One of the main things you must do in your startup is to understand your cost model. Most times, entrepreneurs do not spend efforts to know how much it is costing them to acquire customers. Also, it is also important to know how much it costs to retain the customers as well as to serve them.
The business strategy does not end in acquiring customers. I have seen websites spend money to build traffic, and within months the customers disappear. There is nothing more valuable than having great products that delight customers. That is the main rule for customer acquisition and retention: provide value to the customers.
Playing The Advantage in Africa
Running a business in Africa is naturally hard because of infrastructure. Yet, for the fact that many things are broken provides an opportunity to demonstrate value to customers. Personally, I always ask people to ensure they stay away from businesses the ICT utilities like Google and Facebook are involved, unless you can find a pipeline to integrate in what they do. For example, you can have a digital marketing business that feeds on Google. But running your own advertising network may not make a lot of sense in the age of Google and Facebook.

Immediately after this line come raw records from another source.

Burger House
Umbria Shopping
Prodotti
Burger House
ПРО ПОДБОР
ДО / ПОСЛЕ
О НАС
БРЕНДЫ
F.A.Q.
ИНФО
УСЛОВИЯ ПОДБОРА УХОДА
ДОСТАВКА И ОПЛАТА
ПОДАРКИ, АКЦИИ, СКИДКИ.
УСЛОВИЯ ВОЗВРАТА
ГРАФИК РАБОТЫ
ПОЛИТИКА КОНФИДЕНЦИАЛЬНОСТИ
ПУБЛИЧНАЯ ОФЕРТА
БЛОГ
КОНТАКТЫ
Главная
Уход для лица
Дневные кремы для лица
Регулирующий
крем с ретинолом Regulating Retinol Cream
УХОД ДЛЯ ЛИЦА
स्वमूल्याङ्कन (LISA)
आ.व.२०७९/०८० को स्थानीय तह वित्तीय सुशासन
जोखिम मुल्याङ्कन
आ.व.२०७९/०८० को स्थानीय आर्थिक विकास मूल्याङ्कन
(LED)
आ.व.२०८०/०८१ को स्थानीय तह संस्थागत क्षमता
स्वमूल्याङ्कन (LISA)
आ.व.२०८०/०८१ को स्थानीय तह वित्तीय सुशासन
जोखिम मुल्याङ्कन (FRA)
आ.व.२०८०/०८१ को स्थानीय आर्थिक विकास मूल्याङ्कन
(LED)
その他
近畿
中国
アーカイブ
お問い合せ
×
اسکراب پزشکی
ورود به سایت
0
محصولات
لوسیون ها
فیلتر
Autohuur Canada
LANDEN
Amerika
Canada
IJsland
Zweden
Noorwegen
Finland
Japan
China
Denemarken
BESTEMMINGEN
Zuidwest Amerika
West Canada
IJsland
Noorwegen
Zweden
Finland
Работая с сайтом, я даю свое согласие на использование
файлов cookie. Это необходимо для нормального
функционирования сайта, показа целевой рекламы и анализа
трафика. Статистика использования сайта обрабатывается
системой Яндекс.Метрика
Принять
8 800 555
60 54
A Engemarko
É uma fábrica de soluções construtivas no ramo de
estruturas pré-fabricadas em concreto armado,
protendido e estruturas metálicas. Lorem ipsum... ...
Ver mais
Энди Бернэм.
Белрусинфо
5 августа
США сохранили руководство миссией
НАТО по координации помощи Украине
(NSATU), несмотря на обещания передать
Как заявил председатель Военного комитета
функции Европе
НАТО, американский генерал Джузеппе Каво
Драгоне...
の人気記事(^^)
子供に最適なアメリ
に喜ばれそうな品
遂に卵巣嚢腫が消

Google, Twitter, Facebook and other big firms in their categories enjoy immense scalable advantages which are largely unbounded. But in some specific areas, they have weaknesses in Africa. For example, Google may not know much about healthcare owning to the unique nature of the business where medical data are not public. Also, agriculture is there and Google may not offer the best value since the data it needs are not available online for it to enjoy its usual aggregation advantage. You can take advantage of the data asymmetry in many sectors in the continent and build a real business. That Google makes it services free does not mean that you have to make yours free. Sure, I understand the challenge in monetizing digital products.
In this piece, I explain why it is very hard to monetize digital products in Nigeria and indeed Africa. The core reason is that in a perfect market, the marginal cost of producing digital product is zero. This implies that its pricing will inevitably go to zero. This is the heart of the freemium model where you get many things free, which is possible because of the aggregation construct, where companies provide those digital products and then create an ecosystem to sell adverts. They benefit more than the suppliers by providing the platforms. As noted in the plot, great companies deliver the $0 marginal price even at high value, making it challenging for anyone that carries a non-zero marginal cost to compete, exacerbated if the product is even not top-grade.
All Together
In military, they talk of closing the flanks to avoid the enemies from gaining advantage. In an internet-based business, the best defense is really acquiring customers at the cheapest cost possible. By the nature of the web, this cost should be zero, marginally. But it does not have to be for you to find glory in your firm. Pursue a business model that gives you a clear scalable advantage that brings a fusion of growth at low cost, removing the limitations posed by physics of location, unlock-able via new investments. Ecommerce business in Africa does not have a high scalable advantage because new customers require expanded logistics. You need a business that can scale, at low cost, even with the flanks well protected for attacks by competitors. When you discover and execute such, valuations go high because the trajectory to success is visible to all stakeholders.